Para o trabalho, Emília entrevistou pessoas ligadas ao sistema jurídico; pacientes indiciadas; feministas que trabalham no caso e a jornalista responsável pela reportagem da TV Morena que gerou a denúncia. Também acompanhou o principal júri do caso e as suas sessões recursais, e assistiu a uma sessão de suspensão do processo de uma das mulheres envolvidas.
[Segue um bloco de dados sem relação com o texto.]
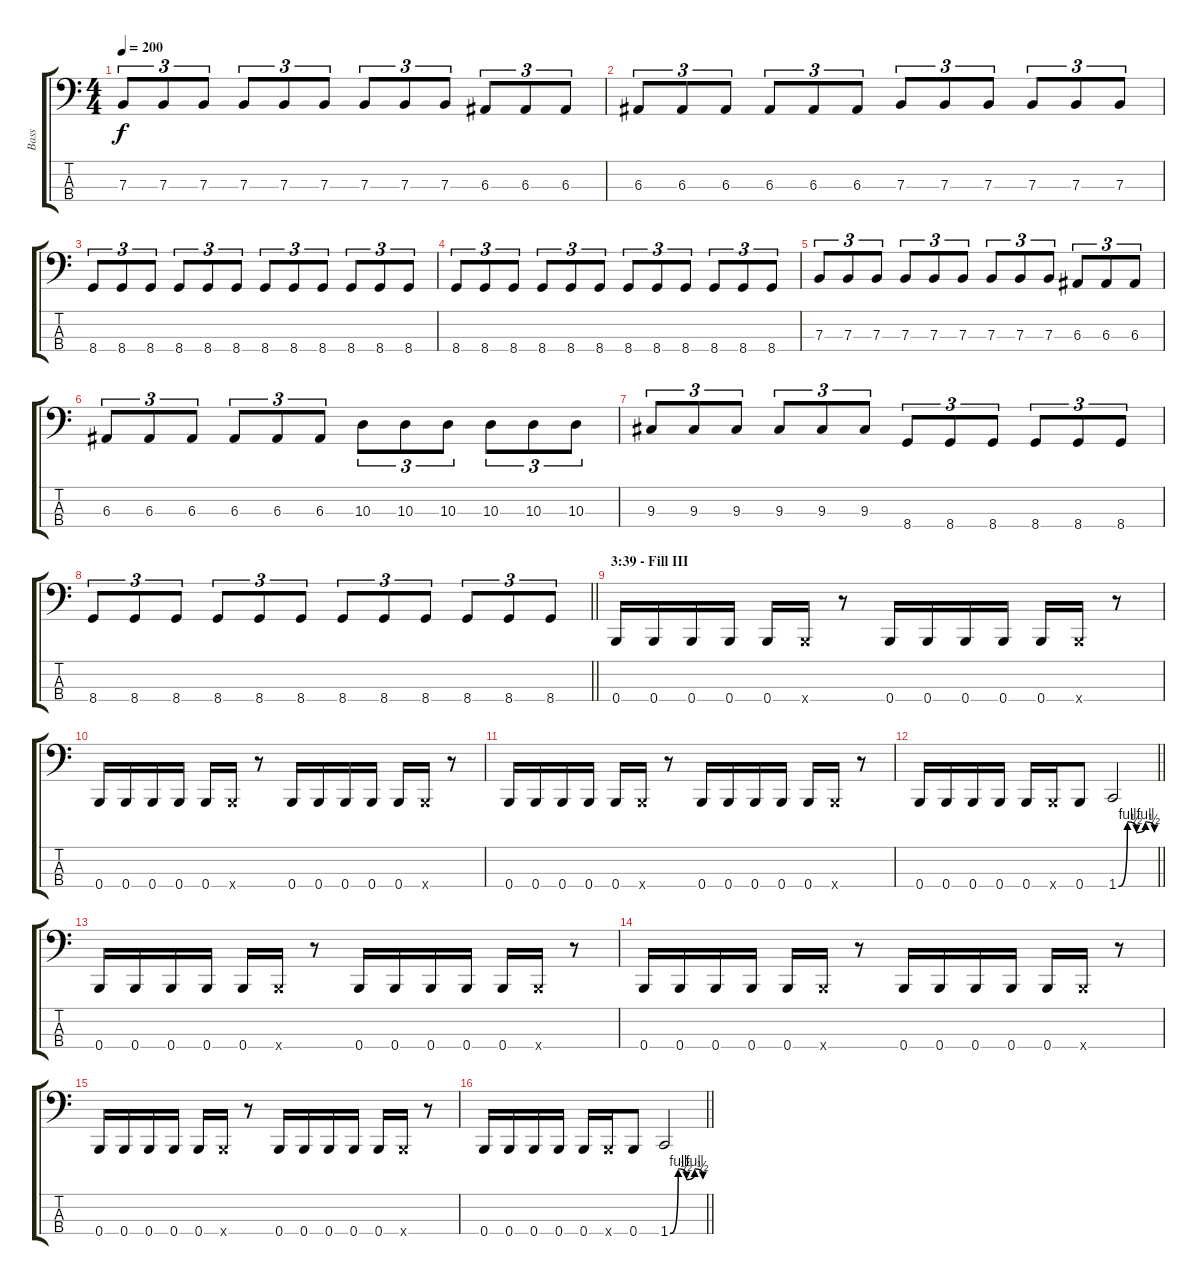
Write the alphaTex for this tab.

\track ("Bass" "Bass") {instrument electricbasspick}
\staff {score tabs}
\tuning (D2 A1 E1 B0) {hide}
\ts (4 4)
\tempo 200
\clef f4
\ks c
7.3.8{tu (3 2) dy f} 7.3.8{tu (3 2)} 7.3.8{tu (3 2)} 7.3.8{tu (3 2)} 7.3.8{tu (3 2)} 7.3.8{tu (3 2)} 7.3.8{tu (3 2)} 7.3.8{tu (3 2)} 7.3.8{tu (3 2)} 6.3.8{tu (3 2)} 6.3.8{tu (3 2)} 6.3.8{tu (3 2)} |
6.3.8{tu (3 2)} 6.3.8{tu (3 2)} 6.3.8{tu (3 2)} 6.3.8{tu (3 2)} 6.3.8{tu (3 2)} 6.3.8{tu (3 2)} 7.3.8{tu (3 2)} 7.3.8{tu (3 2)} 7.3.8{tu (3 2)} 7.3.8{tu (3 2)} 7.3.8{tu (3 2)} 7.3.8{tu (3 2)} |
8.4.8{tu (3 2)} 8.4.8{tu (3 2)} 8.4.8{tu (3 2)} 8.4.8{tu (3 2)} 8.4.8{tu (3 2)} 8.4.8{tu (3 2)} 8.4.8{tu (3 2)} 8.4.8{tu (3 2)} 8.4.8{tu (3 2)} 8.4.8{tu (3 2)} 8.4.8{tu (3 2)} 8.4.8{tu (3 2)} |
8.4.8{tu (3 2)} 8.4.8{tu (3 2)} 8.4.8{tu (3 2)} 8.4.8{tu (3 2)} 8.4.8{tu (3 2)} 8.4.8{tu (3 2)} 8.4.8{tu (3 2)} 8.4.8{tu (3 2)} 8.4.8{tu (3 2)} 8.4.8{tu (3 2)} 8.4.8{tu (3 2)} 8.4.8{tu (3 2)} |
7.3.8{tu (3 2)} 7.3.8{tu (3 2)} 7.3.8{tu (3 2)} 7.3.8{tu (3 2)} 7.3.8{tu (3 2)} 7.3.8{tu (3 2)} 7.3.8{tu (3 2)} 7.3.8{tu (3 2)} 7.3.8{tu (3 2)} 6.3.8{tu (3 2)} 6.3.8{tu (3 2)} 6.3.8{tu (3 2)} |
6.3.8{tu (3 2)} 6.3.8{tu (3 2)} 6.3.8{tu (3 2)} 6.3.8{tu (3 2)} 6.3.8{tu (3 2)} 6.3.8{tu (3 2)} 10.3.8{tu (3 2)} 10.3.8{tu (3 2)} 10.3.8{tu (3 2)} 10.3.8{tu (3 2)} 10.3.8{tu (3 2)} 10.3.8{tu (3 2)} |
9.3.8{tu (3 2)} 9.3.8{tu (3 2)} 9.3.8{tu (3 2)} 9.3.8{tu (3 2)} 9.3.8{tu (3 2)} 9.3.8{tu (3 2)} 8.4.8{tu (3 2)} 8.4.8{tu (3 2)} 8.4.8{tu (3 2)} 8.4.8{tu (3 2)} 8.4.8{tu (3 2)} 8.4.8{tu (3 2)} |
\barLineRight lightlight
8.4.8{tu (3 2)} 8.4.8{tu (3 2)} 8.4.8{tu (3 2)} 8.4.8{tu (3 2)} 8.4.8{tu (3 2)} 8.4.8{tu (3 2)} 8.4.8{tu (3 2)} 8.4.8{tu (3 2)} 8.4.8{tu (3 2)} 8.4.8{tu (3 2)} 8.4.8{tu (3 2)} 8.4.8{tu (3 2)} |
\section ("" "3:39 - Fill III")
0.4.16 0.4.16 0.4.16 0.4.16 0.4.16 0.4{x}.16 r.8 0.4.16 0.4.16 0.4.16 0.4.16 0.4.16 0.4{x}.16 r.8 |
0.4.16 0.4.16 0.4.16 0.4.16 0.4.16 0.4{x}.16 r.8 0.4.16 0.4.16 0.4.16 0.4.16 0.4.16 0.4{x}.16 r.8 |
0.4.16 0.4.16 0.4.16 0.4.16 0.4.16 0.4{x}.16 r.8 0.4.16 0.4.16 0.4.16 0.4.16 0.4.16 0.4{x}.16 r.8 |
\barLineRight lightlight
0.4.16 0.4.16 0.4.16 0.4.16 0.4.16 0.4{x}.16 0.4.8 1.4{be (custom 0 0 15 4 30 2 45 4 60 2)}.2 |
0.4.16 0.4.16 0.4.16 0.4.16 0.4.16 0.4{x}.16 r.8 0.4.16 0.4.16 0.4.16 0.4.16 0.4.16 0.4{x}.16 r.8 |
0.4.16 0.4.16 0.4.16 0.4.16 0.4.16 0.4{x}.16 r.8 0.4.16 0.4.16 0.4.16 0.4.16 0.4.16 0.4{x}.16 r.8 |
0.4.16 0.4.16 0.4.16 0.4.16 0.4.16 0.4{x}.16 r.8 0.4.16 0.4.16 0.4.16 0.4.16 0.4.16 0.4{x}.16 r.8 |
\barLineRight lightlight
0.4.16 0.4.16 0.4.16 0.4.16 0.4.16 0.4{x}.16 0.4.8 1.4{be (custom 0 0 15 4 30 2 45 4 60 2)}.2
Uma das características do julgamento de casos de aborto é que as rés não atendem a “um imaginário de criminoso”, segundo Emília. O que foi relatado por juízes e promotores nas entrevistas é que eles não consideravam as mulheres como criminosas, pelo fato de não terem antecedentes criminais e não corresponderem a esse perfil, encarando o fato como “um equívoco nas suas vidas”. Se esse julgamento não se expõe formalmente, entretanto, ele aparece de forma velada, em forma de constrangimento e coação. Foi dispensado a essas mulheres tratamento igual ao de criminosos, em alguns casos mesmo quando a culpa não havia sido confirmada. Muitas mulheres relataram que não se sentiam culpadas, mas que o processo as fez se sentirem criminalizadas.
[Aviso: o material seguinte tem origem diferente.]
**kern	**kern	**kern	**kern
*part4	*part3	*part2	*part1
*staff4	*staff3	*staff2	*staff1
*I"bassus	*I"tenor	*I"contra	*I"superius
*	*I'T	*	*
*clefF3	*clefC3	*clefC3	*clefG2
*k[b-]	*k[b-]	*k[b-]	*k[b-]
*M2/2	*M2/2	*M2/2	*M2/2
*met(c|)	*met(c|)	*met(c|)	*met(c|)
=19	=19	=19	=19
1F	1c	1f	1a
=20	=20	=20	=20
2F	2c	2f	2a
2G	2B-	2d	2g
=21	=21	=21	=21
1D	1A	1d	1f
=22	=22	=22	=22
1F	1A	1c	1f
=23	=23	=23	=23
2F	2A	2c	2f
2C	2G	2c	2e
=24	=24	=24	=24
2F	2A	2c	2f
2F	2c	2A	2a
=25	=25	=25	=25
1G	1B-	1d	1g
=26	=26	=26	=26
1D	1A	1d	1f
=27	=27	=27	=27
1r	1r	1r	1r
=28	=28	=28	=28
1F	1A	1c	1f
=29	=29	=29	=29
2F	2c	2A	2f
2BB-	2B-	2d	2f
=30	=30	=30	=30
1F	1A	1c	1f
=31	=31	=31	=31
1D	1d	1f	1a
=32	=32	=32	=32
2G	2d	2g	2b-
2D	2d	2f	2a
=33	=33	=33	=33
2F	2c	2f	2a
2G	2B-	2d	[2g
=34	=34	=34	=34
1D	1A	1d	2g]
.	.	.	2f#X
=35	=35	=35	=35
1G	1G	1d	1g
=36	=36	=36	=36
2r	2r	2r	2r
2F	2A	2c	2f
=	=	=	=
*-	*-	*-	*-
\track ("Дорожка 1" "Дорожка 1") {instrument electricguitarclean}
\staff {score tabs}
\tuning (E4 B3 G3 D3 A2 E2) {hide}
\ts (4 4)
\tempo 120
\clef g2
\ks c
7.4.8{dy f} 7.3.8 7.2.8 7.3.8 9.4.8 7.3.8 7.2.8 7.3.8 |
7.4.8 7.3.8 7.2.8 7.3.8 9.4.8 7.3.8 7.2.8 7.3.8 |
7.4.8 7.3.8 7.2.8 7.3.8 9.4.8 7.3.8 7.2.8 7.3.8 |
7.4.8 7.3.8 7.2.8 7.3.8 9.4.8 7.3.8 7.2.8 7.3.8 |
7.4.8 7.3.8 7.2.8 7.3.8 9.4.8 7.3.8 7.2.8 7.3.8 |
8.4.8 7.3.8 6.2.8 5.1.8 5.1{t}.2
“O grande problema é que as pessoas encaram o aborto como uma pergunta de sim ou não”, explica a antropóloga, considerando que não são levados a debate questões de políticas públicas de educação sexual e dos riscos do aborto inseguro, atitudes que se refletem no conservadorismo da sociedade brasileira e, consequentemente, no sistema jurídico.
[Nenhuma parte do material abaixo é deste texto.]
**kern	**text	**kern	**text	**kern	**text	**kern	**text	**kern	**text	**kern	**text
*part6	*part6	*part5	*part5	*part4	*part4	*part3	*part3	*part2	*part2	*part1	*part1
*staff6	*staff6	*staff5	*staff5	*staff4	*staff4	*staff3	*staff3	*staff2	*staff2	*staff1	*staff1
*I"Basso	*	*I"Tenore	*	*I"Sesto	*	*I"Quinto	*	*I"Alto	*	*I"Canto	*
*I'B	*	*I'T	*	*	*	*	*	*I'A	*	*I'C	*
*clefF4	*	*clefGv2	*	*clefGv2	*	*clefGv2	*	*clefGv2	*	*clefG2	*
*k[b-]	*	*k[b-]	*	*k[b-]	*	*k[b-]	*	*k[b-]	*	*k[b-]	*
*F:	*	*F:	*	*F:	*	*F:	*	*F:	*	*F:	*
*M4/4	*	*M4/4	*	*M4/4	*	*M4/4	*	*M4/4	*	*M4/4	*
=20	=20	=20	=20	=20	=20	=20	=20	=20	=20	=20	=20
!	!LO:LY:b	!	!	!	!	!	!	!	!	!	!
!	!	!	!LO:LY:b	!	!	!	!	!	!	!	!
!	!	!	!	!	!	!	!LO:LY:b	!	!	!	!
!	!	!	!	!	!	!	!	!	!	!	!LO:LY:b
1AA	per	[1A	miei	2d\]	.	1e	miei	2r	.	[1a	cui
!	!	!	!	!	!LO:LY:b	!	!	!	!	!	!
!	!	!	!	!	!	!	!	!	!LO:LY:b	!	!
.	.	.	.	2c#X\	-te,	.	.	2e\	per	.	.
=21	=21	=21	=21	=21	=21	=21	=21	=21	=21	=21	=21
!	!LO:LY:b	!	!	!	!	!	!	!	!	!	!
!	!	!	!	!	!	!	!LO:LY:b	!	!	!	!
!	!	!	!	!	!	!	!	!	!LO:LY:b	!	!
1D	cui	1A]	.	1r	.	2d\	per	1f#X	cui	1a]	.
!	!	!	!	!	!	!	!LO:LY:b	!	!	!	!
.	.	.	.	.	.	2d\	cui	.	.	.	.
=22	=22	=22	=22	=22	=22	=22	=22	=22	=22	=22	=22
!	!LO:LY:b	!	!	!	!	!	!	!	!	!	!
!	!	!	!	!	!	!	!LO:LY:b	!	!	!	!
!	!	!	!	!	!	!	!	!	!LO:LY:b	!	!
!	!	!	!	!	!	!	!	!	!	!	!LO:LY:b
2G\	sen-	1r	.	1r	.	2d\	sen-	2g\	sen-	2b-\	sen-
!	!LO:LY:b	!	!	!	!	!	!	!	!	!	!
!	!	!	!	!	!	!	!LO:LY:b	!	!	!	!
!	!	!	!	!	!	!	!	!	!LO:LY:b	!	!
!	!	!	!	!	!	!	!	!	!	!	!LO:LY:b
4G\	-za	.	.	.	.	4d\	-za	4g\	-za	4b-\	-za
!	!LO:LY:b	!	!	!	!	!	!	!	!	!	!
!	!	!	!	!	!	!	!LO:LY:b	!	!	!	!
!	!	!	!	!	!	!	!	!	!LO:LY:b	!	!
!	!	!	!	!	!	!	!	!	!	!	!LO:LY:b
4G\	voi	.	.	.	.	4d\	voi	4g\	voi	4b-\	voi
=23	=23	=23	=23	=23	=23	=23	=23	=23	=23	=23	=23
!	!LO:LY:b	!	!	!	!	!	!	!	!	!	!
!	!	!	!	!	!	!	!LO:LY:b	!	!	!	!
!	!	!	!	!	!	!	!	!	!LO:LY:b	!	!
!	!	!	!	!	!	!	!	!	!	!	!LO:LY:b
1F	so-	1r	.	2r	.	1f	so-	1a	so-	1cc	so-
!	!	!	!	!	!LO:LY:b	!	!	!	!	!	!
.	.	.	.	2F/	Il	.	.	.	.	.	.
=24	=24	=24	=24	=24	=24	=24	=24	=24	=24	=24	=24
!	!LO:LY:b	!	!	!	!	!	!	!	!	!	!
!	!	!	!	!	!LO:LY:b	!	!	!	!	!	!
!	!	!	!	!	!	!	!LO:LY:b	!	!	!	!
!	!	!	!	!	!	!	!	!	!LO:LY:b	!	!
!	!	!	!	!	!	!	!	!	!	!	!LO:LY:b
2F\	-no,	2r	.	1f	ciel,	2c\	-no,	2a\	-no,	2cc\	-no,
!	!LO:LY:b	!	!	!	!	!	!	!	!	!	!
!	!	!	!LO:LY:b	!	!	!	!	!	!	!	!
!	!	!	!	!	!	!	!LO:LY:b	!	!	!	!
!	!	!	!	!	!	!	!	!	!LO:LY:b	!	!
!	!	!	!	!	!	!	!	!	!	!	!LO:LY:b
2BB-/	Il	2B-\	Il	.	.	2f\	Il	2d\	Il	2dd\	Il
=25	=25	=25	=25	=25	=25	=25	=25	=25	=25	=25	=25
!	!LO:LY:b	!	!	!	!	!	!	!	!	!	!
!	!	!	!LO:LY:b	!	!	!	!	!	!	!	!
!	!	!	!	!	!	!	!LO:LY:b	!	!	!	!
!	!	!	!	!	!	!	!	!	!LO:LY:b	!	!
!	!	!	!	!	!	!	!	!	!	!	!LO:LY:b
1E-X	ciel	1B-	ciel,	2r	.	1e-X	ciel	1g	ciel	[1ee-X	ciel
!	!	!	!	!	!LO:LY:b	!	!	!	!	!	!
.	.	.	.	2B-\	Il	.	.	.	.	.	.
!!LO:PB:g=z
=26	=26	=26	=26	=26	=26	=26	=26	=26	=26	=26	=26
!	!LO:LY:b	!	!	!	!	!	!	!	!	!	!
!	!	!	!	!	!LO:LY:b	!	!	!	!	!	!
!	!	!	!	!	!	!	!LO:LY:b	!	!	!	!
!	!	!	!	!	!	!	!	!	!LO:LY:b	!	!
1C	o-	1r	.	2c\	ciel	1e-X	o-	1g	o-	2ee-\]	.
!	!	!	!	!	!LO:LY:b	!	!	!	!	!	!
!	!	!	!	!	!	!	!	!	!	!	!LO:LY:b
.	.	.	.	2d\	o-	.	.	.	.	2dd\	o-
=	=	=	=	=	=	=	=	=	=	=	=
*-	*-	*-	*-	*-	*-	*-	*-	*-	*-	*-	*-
O trabalho também destaca o papel da mídia, como uma importante propulsora da dimensão que o caso tomou. A partir da denúncia da TV Morena, o inquérito foi instaurado imediatamente e só no dia seguinte registrado o boletim de ocorrência, invertendo a ordem, já que a investigação não foi policial. Com a publicização e a repercussão nacional, o caso ganhou mais força que a ordem burocrática regulamentar, e o judiciário sentiu a pressão popular pela condenação. Nesse sentido, para a autora, a mídia não só revelou o caso, como deu o tom de acusação que permeou toda a investigação.
Consequências do caso
Em abril do ano passado as funcionárias da clínica foram condenadas a penas que variaram de um ano e três meses em regime aberto a sete anos em regime semi-aberto. A ex-médica anestesiologista Neide Motta foi encontrada morta em novembro de 2009, três meses antes de ser levada a júri popular, dentro de seu veículo na entrada de uma chácara na capital do Mato Grosso do Sul. Em seu carro havia uma seringa e dois frascos de lidocaína, substância anestésica que é letal em altas doses. O inquérito policial concluiu que a ex-médica se suicidou, apesar de não ter sido feito exame toxicológico em seu sangue para detectar a substância.
Novo Código Penal
Atualmente, tramita no Congresso Nacional o projeto de um novo Código Penal com 544 artigos, 183 a mais que o vigente. O novo código prevê a ampliação dos casos de aborto legal. Além da permissão para caso de risco de vida da gestante, em caso de estupro e no caso de fetos anencéfalos, a proposta amplia a possibilidade de que ele seja realizado por vontade da gestante até a 12ª semana mediante atestado médico ou psicólogo de que a mulher não apresenta condições psicológicas de arcar com a maternidade.